# Onkyo HT-s5100 and PS3 audio via HDMI HELP!?



## Eclipticastrum (Jan 9, 2009)

Basically... looking over my onkyo manual it says:

Step 1: Connect your HDMI-compatible TV to the AV receiver’s HDMI OUT jack.
Step 2: Connect your HDMI-compatible player to the AV receiver’s HDMI IN 1, 2, or 3 jack.
Step 3: Connect your HDMI-compatible player to an analog and/or digital audio input on the AV receiver.
Step 4: Assign the HDMI IN.

What I'm having trouble understanding is this: 

As i understand HDMI, it outputs both the highest of quality in terms of video and audio. If so, why do I need to add a second component cable to my system (analog or digital) in order for this connection to work? Is the entire purpose of the 3 HDMI "in" jacks in the back of the onkyo reciever simply to "pass through" video to the TV? That doesn't make sense to me... that it would just pass video through and not utilize the higher quality audio... especially since it is a 7 speaker 7.1 surround audio system.

Thanks!

ps: I connected my new PS3 to the onkyo system via an HDMI cable, and connected the onkyo reciever to my TV via a second HDMI cable... I am able to recieve video on my TV, but no sound as it is. 

Help 

more info from the manual:

Audio Signals
• Audio and video signals received via inputs other than the HDMI IN jacks are not output by the HDMI OUT.
• Audio and video signals received via the HDMI IN jacks are output only by the HDMI OUT.
• To watch an HDMI source that’s connected via the AV receiver’s HDMI jacks, the AV receiver must be turned
on, otherwise no HDMI signal will be output.
• If you want to listen through the speakers connected to the AV receiver, in addition to an HDMI connection,
you’ll also need to make a separate analog or digital audio connection.

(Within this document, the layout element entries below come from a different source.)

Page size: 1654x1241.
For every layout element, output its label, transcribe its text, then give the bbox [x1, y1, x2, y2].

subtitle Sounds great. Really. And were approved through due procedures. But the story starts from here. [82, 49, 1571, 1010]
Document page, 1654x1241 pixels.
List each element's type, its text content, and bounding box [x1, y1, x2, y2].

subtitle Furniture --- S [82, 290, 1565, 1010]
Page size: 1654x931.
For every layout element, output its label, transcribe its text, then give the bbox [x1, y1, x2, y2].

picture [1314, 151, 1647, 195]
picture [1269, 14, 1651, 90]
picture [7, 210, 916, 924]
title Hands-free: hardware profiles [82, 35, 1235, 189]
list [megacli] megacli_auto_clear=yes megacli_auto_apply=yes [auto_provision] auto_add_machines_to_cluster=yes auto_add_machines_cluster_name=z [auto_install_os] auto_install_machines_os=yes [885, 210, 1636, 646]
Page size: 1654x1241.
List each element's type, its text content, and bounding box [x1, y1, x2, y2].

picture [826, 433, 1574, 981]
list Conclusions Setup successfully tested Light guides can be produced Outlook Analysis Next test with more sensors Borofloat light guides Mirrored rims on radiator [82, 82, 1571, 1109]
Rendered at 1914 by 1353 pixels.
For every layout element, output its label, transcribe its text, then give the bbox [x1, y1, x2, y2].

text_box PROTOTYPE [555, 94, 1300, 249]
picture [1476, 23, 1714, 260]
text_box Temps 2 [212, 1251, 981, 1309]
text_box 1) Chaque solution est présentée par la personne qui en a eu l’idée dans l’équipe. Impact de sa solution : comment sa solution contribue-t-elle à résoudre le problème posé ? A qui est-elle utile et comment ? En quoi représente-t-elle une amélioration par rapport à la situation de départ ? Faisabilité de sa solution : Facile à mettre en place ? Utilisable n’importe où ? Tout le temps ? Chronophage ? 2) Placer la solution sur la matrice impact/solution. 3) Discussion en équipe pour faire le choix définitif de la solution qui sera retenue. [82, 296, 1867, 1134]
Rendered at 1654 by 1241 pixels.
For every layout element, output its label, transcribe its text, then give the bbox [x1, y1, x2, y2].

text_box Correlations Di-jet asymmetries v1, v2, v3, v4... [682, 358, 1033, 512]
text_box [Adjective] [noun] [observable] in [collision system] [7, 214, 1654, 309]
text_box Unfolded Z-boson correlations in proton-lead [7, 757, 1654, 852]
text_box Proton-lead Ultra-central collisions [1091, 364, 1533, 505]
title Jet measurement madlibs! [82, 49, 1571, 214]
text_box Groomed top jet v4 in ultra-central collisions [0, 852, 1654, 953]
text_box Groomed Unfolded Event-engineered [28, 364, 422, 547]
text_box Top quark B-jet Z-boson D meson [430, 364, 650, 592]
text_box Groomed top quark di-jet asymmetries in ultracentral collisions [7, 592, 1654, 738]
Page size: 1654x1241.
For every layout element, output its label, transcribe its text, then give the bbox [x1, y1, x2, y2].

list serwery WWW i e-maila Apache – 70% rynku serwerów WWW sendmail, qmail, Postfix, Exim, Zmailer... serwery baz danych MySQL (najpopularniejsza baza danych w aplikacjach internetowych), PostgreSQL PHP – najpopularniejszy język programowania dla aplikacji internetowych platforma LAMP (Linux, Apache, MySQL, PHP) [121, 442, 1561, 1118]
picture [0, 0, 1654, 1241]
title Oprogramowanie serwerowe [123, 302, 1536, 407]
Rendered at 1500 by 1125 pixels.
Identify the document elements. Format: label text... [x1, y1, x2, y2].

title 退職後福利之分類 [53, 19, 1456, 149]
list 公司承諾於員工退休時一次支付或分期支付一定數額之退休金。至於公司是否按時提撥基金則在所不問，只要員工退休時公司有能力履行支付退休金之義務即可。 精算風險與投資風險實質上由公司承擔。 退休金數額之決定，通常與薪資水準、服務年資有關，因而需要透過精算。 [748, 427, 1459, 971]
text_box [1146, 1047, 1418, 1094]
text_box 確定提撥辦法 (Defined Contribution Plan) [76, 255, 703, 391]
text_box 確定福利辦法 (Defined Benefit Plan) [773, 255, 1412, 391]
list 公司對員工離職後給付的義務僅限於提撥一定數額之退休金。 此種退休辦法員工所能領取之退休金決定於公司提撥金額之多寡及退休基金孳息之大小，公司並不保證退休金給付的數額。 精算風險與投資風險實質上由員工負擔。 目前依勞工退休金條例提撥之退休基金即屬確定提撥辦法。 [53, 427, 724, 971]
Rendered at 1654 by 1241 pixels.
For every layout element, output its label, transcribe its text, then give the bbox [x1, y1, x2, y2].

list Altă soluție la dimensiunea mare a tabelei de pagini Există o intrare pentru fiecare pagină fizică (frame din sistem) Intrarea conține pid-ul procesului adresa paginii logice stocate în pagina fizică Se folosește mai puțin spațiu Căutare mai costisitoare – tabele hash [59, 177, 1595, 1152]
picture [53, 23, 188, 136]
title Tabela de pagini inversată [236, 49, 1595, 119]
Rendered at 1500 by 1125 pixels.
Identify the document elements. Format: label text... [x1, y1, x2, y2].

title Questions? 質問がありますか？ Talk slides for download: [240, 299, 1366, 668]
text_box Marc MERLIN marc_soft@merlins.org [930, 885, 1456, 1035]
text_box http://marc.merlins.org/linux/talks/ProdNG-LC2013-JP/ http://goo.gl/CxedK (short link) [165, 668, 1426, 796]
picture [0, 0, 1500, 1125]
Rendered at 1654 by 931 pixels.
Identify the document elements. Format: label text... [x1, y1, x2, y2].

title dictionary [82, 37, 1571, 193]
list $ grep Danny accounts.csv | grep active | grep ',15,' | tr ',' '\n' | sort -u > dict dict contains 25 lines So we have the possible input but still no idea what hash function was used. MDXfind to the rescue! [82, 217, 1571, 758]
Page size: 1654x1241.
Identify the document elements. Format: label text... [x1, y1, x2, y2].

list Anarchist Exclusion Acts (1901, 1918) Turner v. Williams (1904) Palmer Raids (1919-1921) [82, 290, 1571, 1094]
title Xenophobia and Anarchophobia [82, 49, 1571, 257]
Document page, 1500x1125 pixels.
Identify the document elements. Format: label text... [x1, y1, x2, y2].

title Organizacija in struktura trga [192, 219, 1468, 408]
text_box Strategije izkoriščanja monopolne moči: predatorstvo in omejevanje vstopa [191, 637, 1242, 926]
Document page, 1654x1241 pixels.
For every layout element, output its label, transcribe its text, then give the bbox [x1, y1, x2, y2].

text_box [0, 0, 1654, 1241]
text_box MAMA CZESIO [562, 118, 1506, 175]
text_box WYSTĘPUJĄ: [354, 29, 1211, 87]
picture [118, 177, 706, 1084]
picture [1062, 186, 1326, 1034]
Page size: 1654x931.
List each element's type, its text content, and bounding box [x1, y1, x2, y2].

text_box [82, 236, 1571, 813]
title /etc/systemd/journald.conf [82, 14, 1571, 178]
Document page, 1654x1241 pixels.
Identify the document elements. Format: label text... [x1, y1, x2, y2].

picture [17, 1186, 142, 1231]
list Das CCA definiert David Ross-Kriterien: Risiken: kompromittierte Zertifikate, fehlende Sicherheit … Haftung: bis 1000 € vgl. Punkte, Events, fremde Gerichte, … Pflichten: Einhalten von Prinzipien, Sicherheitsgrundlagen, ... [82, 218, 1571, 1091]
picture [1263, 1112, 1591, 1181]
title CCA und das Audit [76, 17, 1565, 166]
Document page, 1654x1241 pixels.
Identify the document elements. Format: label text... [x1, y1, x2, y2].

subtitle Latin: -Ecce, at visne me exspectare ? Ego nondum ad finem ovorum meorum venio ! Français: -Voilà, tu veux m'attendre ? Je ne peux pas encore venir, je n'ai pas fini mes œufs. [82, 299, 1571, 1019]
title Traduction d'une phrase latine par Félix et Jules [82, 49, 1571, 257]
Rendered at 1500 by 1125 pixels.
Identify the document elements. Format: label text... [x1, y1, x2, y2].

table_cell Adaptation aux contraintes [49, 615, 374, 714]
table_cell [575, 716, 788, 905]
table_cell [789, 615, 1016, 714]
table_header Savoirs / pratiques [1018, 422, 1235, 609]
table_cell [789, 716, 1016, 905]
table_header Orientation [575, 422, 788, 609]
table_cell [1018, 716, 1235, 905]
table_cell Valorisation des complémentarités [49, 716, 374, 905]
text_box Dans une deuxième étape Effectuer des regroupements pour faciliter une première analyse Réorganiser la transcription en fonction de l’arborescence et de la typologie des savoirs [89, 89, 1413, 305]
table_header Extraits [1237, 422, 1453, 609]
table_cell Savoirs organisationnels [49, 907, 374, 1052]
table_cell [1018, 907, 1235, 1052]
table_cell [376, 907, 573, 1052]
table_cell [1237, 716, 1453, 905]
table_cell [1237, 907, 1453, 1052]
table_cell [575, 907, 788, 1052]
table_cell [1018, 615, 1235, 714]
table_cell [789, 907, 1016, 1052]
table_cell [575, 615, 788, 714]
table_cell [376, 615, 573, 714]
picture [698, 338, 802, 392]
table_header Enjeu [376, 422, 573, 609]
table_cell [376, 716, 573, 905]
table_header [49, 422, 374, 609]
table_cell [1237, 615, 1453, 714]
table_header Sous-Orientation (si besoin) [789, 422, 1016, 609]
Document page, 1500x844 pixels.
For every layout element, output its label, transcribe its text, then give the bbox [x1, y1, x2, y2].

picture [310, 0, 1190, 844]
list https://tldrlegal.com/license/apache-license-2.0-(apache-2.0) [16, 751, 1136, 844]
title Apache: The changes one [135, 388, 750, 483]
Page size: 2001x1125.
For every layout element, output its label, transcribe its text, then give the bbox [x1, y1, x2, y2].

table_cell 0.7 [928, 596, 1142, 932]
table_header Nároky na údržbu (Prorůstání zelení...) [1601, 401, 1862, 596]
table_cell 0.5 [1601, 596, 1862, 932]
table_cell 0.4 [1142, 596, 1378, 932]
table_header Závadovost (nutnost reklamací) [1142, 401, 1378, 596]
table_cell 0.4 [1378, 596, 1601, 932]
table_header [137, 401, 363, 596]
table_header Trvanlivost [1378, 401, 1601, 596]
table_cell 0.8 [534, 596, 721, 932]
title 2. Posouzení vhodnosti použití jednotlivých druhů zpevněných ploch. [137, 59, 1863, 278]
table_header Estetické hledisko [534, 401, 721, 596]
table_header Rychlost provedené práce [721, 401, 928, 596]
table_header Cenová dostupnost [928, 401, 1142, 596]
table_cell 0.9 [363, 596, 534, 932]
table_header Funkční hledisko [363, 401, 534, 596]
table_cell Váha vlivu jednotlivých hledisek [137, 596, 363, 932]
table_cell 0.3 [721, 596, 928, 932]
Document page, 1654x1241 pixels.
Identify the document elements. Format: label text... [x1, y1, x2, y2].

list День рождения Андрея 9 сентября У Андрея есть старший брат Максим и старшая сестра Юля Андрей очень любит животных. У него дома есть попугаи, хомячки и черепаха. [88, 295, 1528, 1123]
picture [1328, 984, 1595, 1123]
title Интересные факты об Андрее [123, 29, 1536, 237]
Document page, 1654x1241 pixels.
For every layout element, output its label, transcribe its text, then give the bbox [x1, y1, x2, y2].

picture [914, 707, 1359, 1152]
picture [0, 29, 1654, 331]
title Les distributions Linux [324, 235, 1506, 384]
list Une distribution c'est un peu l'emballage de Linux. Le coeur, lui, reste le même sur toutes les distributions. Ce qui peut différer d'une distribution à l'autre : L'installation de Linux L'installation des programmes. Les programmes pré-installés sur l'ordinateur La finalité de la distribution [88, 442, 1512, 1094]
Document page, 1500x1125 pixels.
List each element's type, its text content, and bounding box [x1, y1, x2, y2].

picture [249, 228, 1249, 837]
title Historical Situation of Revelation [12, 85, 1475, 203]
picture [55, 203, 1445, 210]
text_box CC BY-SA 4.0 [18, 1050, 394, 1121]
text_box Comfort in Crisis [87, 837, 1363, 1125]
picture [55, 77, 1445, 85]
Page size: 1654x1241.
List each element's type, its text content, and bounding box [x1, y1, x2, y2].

it seems silly to me then... the reciever can accept the HDMI signals but can't output them through the speakers but instead only through the HDMI out... ie I can only utilize the HDMI sound through my TV's base speakers instead of my nice 7 speaker surround sound system?


----------



## yustr (Sep 27, 2004)

I agree it seems silly but you're exactly correct; your receiver does not use the HDMI feed for audio - only video. So basically it serves as a fancy A/B/C switch. 

An interesting question is: if you set it to HDMI input A does it know to switch to digital audio input A? If HDMI B then audio B?


----------